● **EXERCISE REQUIREMENTS**
Copy out the text of every row below word for word, leaving the pictures out.

● **DATA RECORDS**
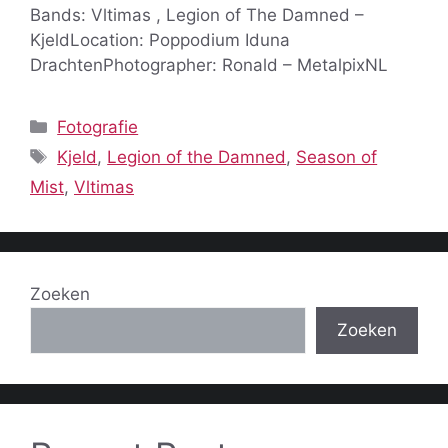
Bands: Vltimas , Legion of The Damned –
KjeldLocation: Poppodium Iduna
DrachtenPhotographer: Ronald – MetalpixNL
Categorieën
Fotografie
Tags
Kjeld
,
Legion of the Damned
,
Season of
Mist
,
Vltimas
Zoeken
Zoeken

● **ANSWER BOX**
Bands: Vltimas , Legion of The Damned –
KjeldLocation: Poppodium Iduna
DrachtenPhotographer: Ronald – MetalpixNL
Categorieën
Fotografie
Tags
Kjeld
,
Legion of the Damned
,
Season of
Mist
,
Vltimas
Zoeken
Zoeken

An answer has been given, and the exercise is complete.